4, Finally, 25% of vocations are inclined towards the traditional form (op cit 12.10.09). At the beginning of the academic year, September 2009, there were 41 entries (of whom 17 for the SSPX) into a traditionalist seminary.
However, the ‘Extraordinary’ clergy serve 400 Mass Centres in France, of which 184 are served by the SSPX and their allies. One should not forget in this regard that according to an important CSA poll, September 2008, that a third of practising Catholics would willingly attend a traditional Mass if it were available in their parish. It is no exaggeration to say that if we add to the fully traditionalist vocations those vocations of traditional sensibility that are found in diocesan seminaries, that a third of priestly vocations, were it permitted to them, would regard themselves as directed to the Extraordinary Form, or to Bi-Formalism.
A third of the laity, and, eventually, a third of the priests. It would only seem reasonable, then, officially to give these priests a proper freedom—no longer in ghettos, but now in the hearts of the parishes—to celebrate Mass according to their preferences (which is how they speak of the sense of the faith). Is this not the spirit (and the letter) of the Motu Proprio Summorum Pontificum? And by this act, these priests would be able to give help by administering many other sacramental services, conduct missions, catechize…

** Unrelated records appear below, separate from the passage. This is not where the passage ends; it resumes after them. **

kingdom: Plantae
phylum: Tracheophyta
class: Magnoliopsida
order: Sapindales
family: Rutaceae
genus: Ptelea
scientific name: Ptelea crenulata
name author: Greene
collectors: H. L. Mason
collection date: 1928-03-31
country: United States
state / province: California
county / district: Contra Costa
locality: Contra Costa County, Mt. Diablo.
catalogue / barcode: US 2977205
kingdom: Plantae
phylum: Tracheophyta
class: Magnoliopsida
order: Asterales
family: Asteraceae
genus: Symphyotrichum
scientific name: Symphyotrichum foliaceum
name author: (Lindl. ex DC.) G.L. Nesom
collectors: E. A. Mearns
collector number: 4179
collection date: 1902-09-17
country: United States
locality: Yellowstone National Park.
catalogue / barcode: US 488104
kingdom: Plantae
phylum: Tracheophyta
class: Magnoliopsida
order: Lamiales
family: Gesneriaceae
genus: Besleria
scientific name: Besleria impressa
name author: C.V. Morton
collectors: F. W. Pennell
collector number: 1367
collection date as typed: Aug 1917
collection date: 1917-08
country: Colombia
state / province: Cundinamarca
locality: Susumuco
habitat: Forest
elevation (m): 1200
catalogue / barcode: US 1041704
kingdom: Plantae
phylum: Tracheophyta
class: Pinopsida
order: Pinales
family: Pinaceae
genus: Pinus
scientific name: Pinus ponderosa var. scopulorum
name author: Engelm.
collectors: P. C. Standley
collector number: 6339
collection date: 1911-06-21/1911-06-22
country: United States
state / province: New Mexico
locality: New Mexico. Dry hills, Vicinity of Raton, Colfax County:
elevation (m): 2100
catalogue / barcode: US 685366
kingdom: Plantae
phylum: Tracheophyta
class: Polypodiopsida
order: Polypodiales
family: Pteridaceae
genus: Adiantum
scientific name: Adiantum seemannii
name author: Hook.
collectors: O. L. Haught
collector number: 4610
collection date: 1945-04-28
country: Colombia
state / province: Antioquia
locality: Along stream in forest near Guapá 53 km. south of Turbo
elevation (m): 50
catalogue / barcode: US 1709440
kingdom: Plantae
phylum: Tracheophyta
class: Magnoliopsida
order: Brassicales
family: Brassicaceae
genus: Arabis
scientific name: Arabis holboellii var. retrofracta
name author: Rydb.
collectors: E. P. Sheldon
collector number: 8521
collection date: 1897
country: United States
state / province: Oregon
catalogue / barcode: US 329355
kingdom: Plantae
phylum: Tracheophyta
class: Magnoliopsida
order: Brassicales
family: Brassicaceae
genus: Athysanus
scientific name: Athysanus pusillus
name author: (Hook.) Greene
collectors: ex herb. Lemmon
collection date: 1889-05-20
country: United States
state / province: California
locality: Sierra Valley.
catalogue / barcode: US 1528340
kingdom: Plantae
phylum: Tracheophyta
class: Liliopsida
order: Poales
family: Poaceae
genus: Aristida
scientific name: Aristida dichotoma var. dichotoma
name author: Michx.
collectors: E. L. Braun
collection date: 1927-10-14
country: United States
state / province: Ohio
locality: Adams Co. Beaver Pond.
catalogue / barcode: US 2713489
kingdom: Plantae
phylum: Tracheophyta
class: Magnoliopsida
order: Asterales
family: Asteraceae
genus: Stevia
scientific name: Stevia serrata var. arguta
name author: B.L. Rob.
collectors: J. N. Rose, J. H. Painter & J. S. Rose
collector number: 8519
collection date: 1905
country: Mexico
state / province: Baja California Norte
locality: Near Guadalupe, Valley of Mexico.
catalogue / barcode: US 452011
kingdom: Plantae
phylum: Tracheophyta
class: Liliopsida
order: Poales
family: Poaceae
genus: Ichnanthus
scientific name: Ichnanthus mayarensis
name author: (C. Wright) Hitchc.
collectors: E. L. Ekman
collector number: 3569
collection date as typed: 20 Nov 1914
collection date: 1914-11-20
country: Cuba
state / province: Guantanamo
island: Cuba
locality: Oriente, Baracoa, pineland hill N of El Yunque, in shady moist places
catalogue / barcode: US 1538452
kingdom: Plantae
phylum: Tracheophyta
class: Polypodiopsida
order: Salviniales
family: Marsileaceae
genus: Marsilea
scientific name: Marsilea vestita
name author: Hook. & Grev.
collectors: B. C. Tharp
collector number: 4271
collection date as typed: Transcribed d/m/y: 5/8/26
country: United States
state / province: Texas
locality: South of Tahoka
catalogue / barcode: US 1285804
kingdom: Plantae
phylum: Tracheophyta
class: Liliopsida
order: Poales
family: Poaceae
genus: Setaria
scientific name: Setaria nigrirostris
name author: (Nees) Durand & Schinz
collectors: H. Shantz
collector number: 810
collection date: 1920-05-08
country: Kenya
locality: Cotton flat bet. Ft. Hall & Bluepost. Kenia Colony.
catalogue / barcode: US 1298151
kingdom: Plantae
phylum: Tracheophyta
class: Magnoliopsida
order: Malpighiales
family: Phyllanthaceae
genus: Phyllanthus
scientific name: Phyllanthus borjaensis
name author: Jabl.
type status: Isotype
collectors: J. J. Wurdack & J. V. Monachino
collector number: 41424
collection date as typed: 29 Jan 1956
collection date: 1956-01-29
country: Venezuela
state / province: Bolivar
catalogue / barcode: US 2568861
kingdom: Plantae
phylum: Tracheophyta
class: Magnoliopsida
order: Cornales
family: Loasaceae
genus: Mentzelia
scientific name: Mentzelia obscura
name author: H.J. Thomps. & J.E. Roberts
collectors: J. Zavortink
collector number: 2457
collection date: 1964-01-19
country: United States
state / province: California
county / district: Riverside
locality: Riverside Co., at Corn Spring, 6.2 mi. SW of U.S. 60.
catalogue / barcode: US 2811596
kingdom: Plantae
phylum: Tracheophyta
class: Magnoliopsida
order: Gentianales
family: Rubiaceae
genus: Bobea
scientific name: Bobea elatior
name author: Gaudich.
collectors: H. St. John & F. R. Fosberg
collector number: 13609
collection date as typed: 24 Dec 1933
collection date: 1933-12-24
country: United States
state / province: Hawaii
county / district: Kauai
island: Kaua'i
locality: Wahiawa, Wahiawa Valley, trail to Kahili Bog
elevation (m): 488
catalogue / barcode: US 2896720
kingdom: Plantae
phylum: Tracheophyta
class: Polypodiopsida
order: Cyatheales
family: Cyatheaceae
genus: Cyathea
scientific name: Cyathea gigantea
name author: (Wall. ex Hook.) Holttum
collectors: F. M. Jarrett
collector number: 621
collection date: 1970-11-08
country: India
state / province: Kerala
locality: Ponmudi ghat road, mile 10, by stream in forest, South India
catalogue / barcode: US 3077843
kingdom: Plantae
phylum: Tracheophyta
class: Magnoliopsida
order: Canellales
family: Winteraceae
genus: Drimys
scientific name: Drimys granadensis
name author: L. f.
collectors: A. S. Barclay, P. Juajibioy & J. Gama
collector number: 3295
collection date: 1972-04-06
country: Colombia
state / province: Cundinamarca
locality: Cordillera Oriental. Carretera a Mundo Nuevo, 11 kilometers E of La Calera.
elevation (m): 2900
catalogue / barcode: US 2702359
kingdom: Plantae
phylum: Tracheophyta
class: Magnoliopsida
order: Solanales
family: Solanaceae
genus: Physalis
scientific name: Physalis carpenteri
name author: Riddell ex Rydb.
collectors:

But for the majority of the French bishops, this group of their flock, priests and faithful—who are willing, who demand nothing, but to be allowed to live and let live—simply do not exist, except as a thorn in their flesh. The dioceses are dying, but their ideology remains alive and kicking.
1. One remembers that the little diocese of Fréjus-Toulon has about 80 seminarians, destined for the Ordinary form, or the Extraordinary Form, or for both forms. The next biggest seminary (Paris, Issy-les-Moulinaux, for the Paris region) has at most 50.